State constitutionalism is on the rise, and you need only check the headlines — same-sex marriage, health care reform — for confirmation.
California’s Proposition 8, after all, amended the California Constitution to recognize only male-female marriages, a provision that may or may not violate the U.S. Constitution. And several states, in seeking ways to fight federal health care mandates, have resorted to constitutional amendments or statutes as well. Tension between the U.S. Constitution and the charters of the states is at a high point.
The Conference of Chief Justices, which comprises the top jurists of the 50 states, recognized the trend with a resolution earlier this year urging law schools to teach state constitutional law — which, the justices noted, all lawyers swear to uphold along with the U.S. Constitution when they join the profession. A conference on state constitutional law will be held in November at the University of Kansas School of Law.
And now, there’s a new casebook on the subject: State Constitutional Law: The Modern Experience, published by West. It’s by a notable quartet of authors: Jeffrey Sutton, a judge on the U.S. Court of Appeals for the 6th Circuit and a former state solicitor for Ohio who argued for state interests before the U.S. Supreme Court; Delaware Supreme Court Justice Randy Holland, past president of the American Inns of Court Foundation; Stephen McAllister, professor at the University of Kansas School of Law, former clerk to Justices Byron White and Clarence Thomas and current state solicitor of Kansas; and Jeffrey Shaman, professor at DePaul University College of Law in Chicago. The four answered questions from The National Law Journal’s Supreme Court Correspondent Tony Mauro. The discussion has been edited for length and clarity.

# WHAT THE EXERCISE ASKS:
Name everyone listed as an author of the new casebook in the piece on state constitutional law.

# SUPPLIED MATERIAL:

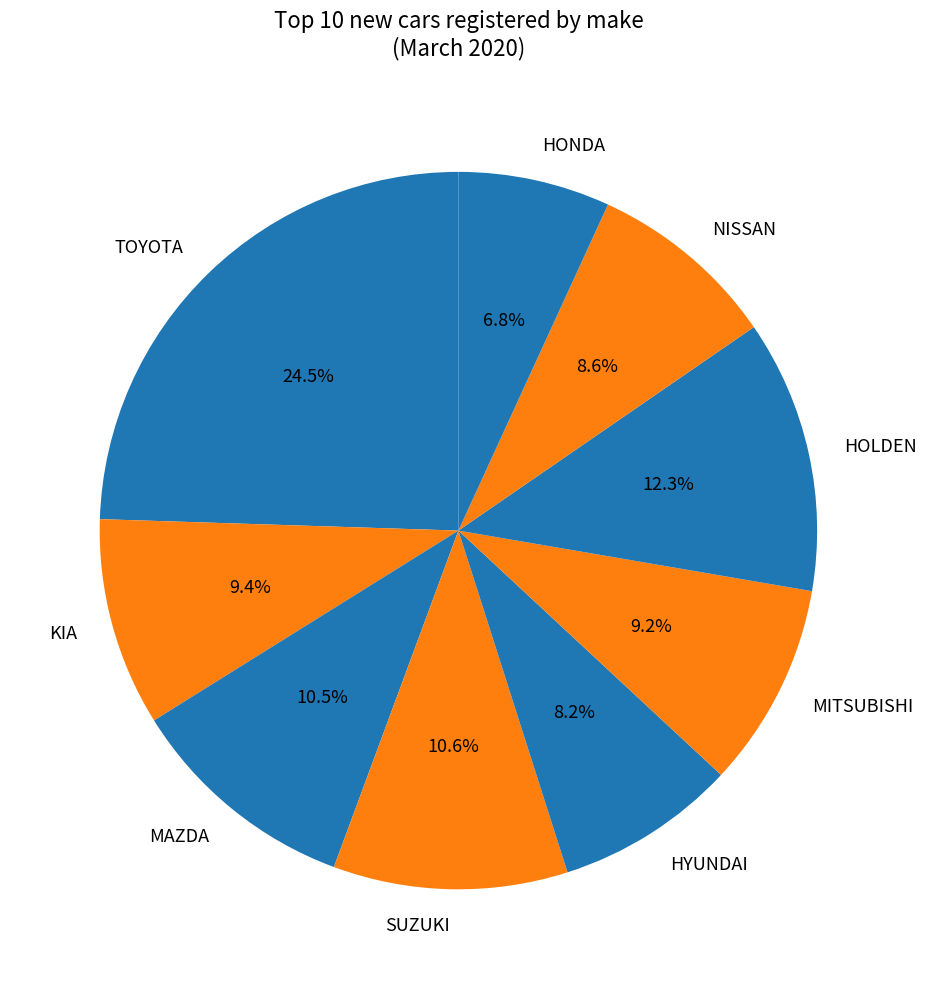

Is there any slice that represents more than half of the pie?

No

# ANSWER TO THIS PROBLEM:
Jeffrey Sutton, Randy Holland, Stephen McAllister, and Jeffrey Shaman.